St. Louis, MO, United States (ProPublica) – by Charles Ornstein

For Missouri public radio reporter Harum Helmy, the Affordable Care Act is more than just a story she covers. It is also a story she’s living.

“I know – an uninsured health reporter,” she wrote to me last month. “The joke’s not lost on me.”

Helmy, 23, a part-time reporter/producer for KBIA in Columbia, Mo., recently completed her coursework at the University of Missouri. She’s on her first professional job. At the station, she covers Obamacare, among other things. But she doesn’t make much money, and if the law worked as it was intended, she would be covered by Missouri’s Medicaid program beginning Jan. 1.

That wasn’t meant to be.

As signed by President Obama, the Affordable Care Act (ACA) would have required every state to expand its Medicaid program for the poor to include adults earning less than 138 percent of the federal poverty level.

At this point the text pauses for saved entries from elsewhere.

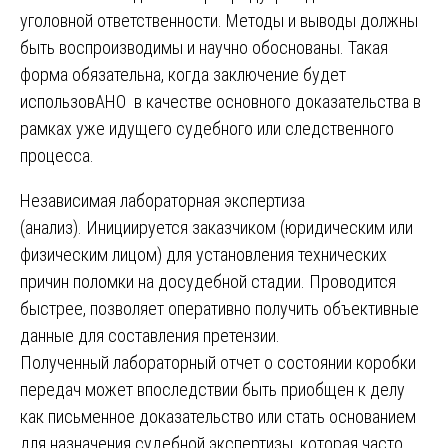
уголовной ответственности. Методы и выводы должны
быть воспроизводимы и научно обоснованы. Такая
форма обязательна, когда заключение будет
использовАНО в качестве основного доказательства в
рамках уже идущего судебного или следственного
процесса.
Независимая лабораторная экспертиза
(анализ). Инициируется заказчиком (юридическим или
физическим лицом) для установления технических
причин поломки на досудебной стадии. Проводится
быстрее, позволяет оперативно получить объективные
данные для составления претензии.
Полученный лабораторный отчет о состоянии коробки
передач может впоследствии быть приобщен к делу
как письменное доказательство или стать основанием
для назначения судебной экспертизы, которая часто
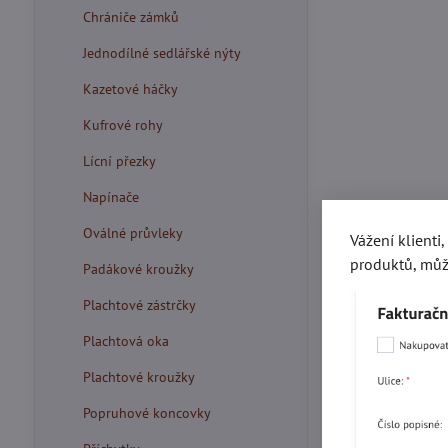
Chrániče zámků
Jednodílné sedlářské nýty
Kazetové háčky
Kufrové rohy
Lícní přezky
Napínače
Oválné průvleky
Vážení klienti
produktů, můž
Padákové kroužky
Plachtové zástrčky
Plachtová oka
Plachtové kroužky
Popruhové koncovky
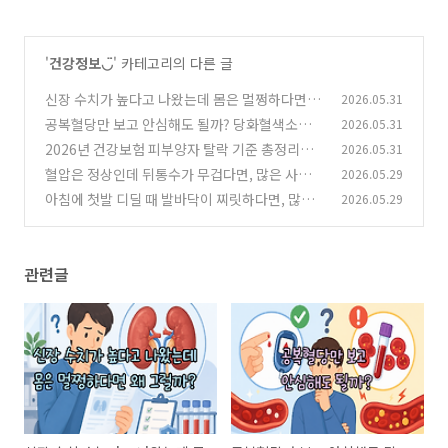
'
건강정보◡̈
' 카테고리의 다른 글
신장 수치가 높다고 나왔는데 몸은 멀쩡하다면 왜
2026.05.31
그럴까?
공복혈당만 보고 안심해도 될까? 당화혈색소가
2026.05.31
(0)
알려주는 건강 신호
2026년 건강보험 피부양자 탈락 기준 총정리…
2026.05.31
(0)
재산 5억 넘으면 무조건 제외될까?
혈압은 정상인데 뒤통수가 무겁다면, 많은 사람
2026.05.29
(0)
들이 놓치는 원인
아침에 첫발 디딜 때 발바닥이 찌릿하다면, 많이
2026.05.29
(4)
들 이 신호를 놓칩니다
(2)
관련글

Those earning more than that, up to four times the poverty level, would qualify for subsidies to purchase health insurance in marketplaces.

But the Supreme Court ruled last year that states could opt out of the Medicaid expansion without consequence, and Missouri along with 24 other states have done just that. The problem is that the law didn’t include subsidies for people in those states who earn less than the federal poverty level to buy coverage through the exchanges – they were supposed to be covered under Medicaid.

That’s the gap in which Helmy sits.

She earns less than the poverty level ($10 an hour for 20 hours per week) and qualifies neither for Medicaid nor a subsidy. Helmy was born in Texas and is a U.S. citizen, though her parents live in Indonesia. While she attended classes at the university, her parents paid for her health coverage.

According to the Kaiser Family Foundation, a nonpartisan think tank, “In states that do not expand Medicaid, nearly 5 million poor uninsured adults have incomes above Medicaid eligibility levels but below poverty and may fall into a ‘coverage gap’ of earning too much to qualify for Medicaid but not enough to qualify for Marketplace premium tax credits.” In Missouri,’3,000 people, including Helmy, fall into the gap, Kaiser estimates.